Trainieren ist gut, doch man darf es auch nicht übertreiben. Denn sonst kann es Probleme geben. In den letzten fünf Monaten habe ich eine beachtliche Leistung vollbracht. Zwar steht der Leistungstest für die Kondition noch aus, doch ich dürfte die Leistungsfähigkeit im konditionellen Bereich mehr als verdreifacht haben.

Aber nicht nur in der Kondition, sondern auch im Kraftbereich ist einiges geschehen. So presse ich momentan wesentlich mehr Watt in die Pedale als noch im Januar. Das ist allerdings nicht ganz unproblematisch. Da sich der passive Bewegungsapparat (Sehnen/Bänder und Knochen) nur sehr langsam den Belastungen anpasst, kann es zu Überbelastung und damit zu kleinen Entzündungen kommen. Diese sind sehr schmerzhaft.

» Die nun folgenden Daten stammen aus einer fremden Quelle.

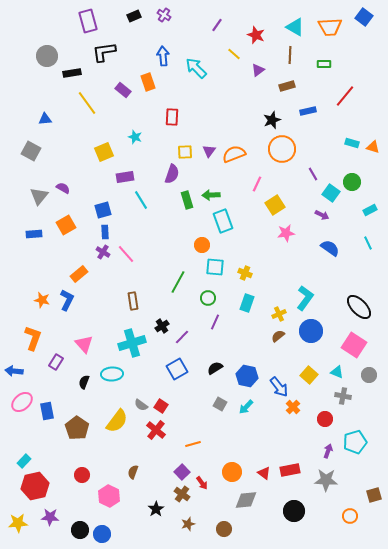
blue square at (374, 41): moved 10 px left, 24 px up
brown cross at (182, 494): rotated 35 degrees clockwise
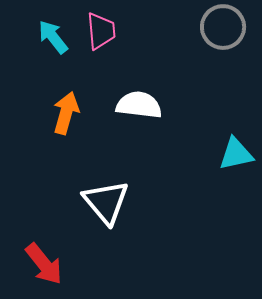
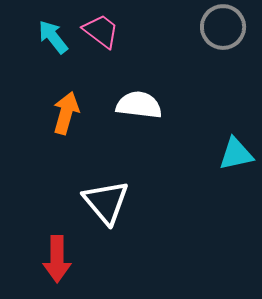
pink trapezoid: rotated 48 degrees counterclockwise
red arrow: moved 13 px right, 5 px up; rotated 39 degrees clockwise
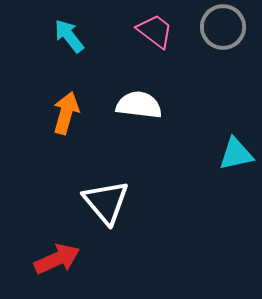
pink trapezoid: moved 54 px right
cyan arrow: moved 16 px right, 1 px up
red arrow: rotated 114 degrees counterclockwise
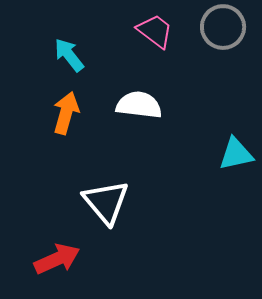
cyan arrow: moved 19 px down
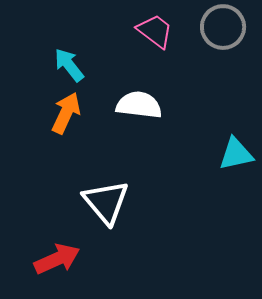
cyan arrow: moved 10 px down
orange arrow: rotated 9 degrees clockwise
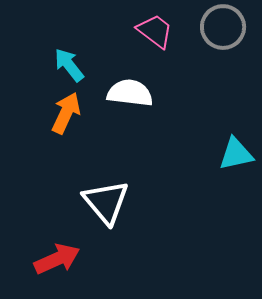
white semicircle: moved 9 px left, 12 px up
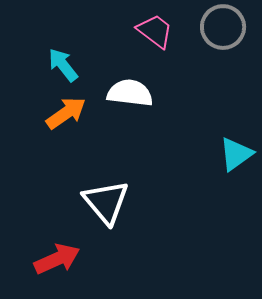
cyan arrow: moved 6 px left
orange arrow: rotated 30 degrees clockwise
cyan triangle: rotated 24 degrees counterclockwise
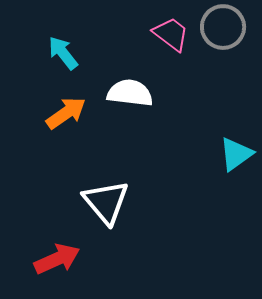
pink trapezoid: moved 16 px right, 3 px down
cyan arrow: moved 12 px up
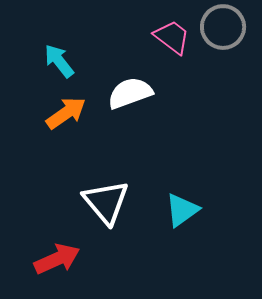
pink trapezoid: moved 1 px right, 3 px down
cyan arrow: moved 4 px left, 8 px down
white semicircle: rotated 27 degrees counterclockwise
cyan triangle: moved 54 px left, 56 px down
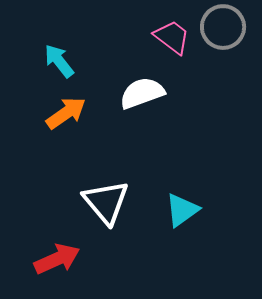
white semicircle: moved 12 px right
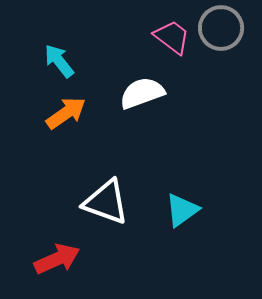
gray circle: moved 2 px left, 1 px down
white triangle: rotated 30 degrees counterclockwise
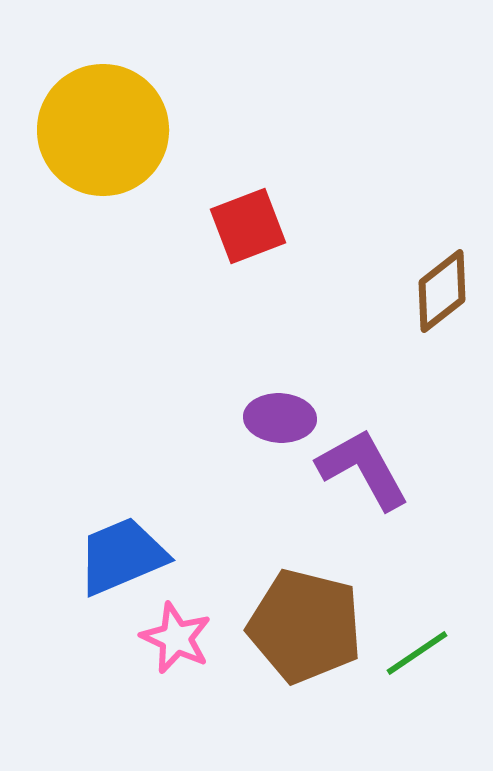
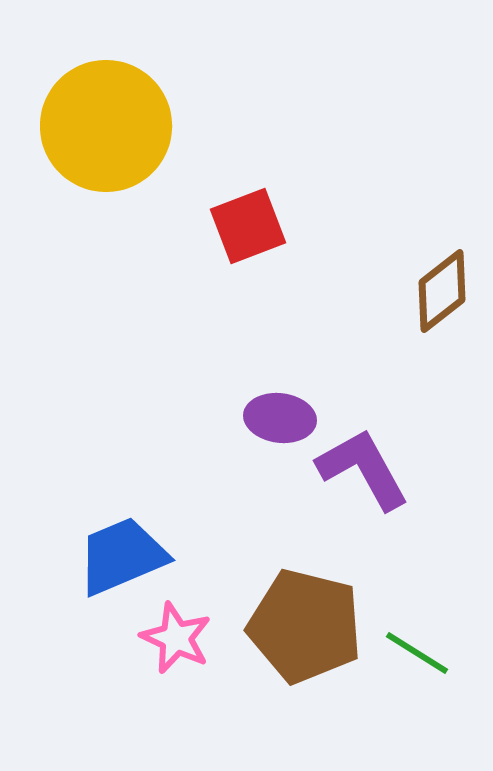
yellow circle: moved 3 px right, 4 px up
purple ellipse: rotated 4 degrees clockwise
green line: rotated 66 degrees clockwise
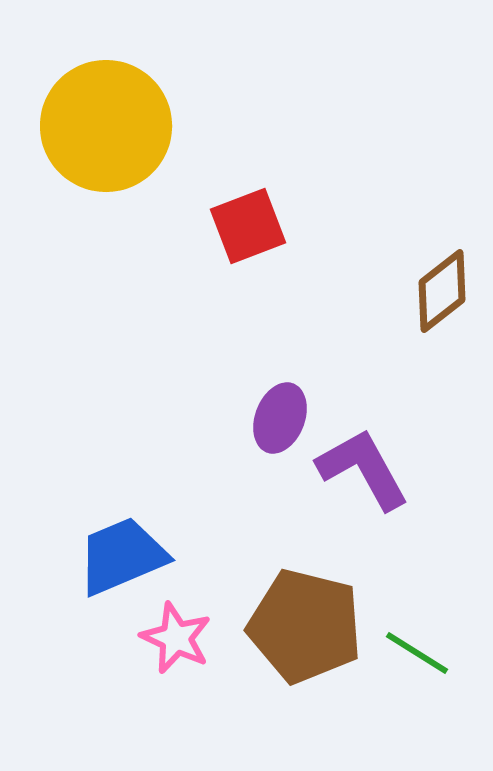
purple ellipse: rotated 76 degrees counterclockwise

Deswegen habe ich entschieden im Aufbautraining eine ein bis zwei Wöchige Pause einzuschalten. In der nächsten Zeit werde ich vor allem koordinativ und stabilisierend arbeiten. Ich hasse koordinative Trainings, aber die müssen nun mal sein. Anschliessend werde ich wohl den Leistungstest Kondition fahren. Dann sehen wir ob ich die geforderten 50km und 1000m Höhendifferenz schaffe.

Danach geht’s dann hoffentlich in das Schnellkraft Training und in die Vorbereitung für den 100m Sprint. Denn schliesslich will ich diese Saison auch wieder an einigen Leichtathletik Meetings starten.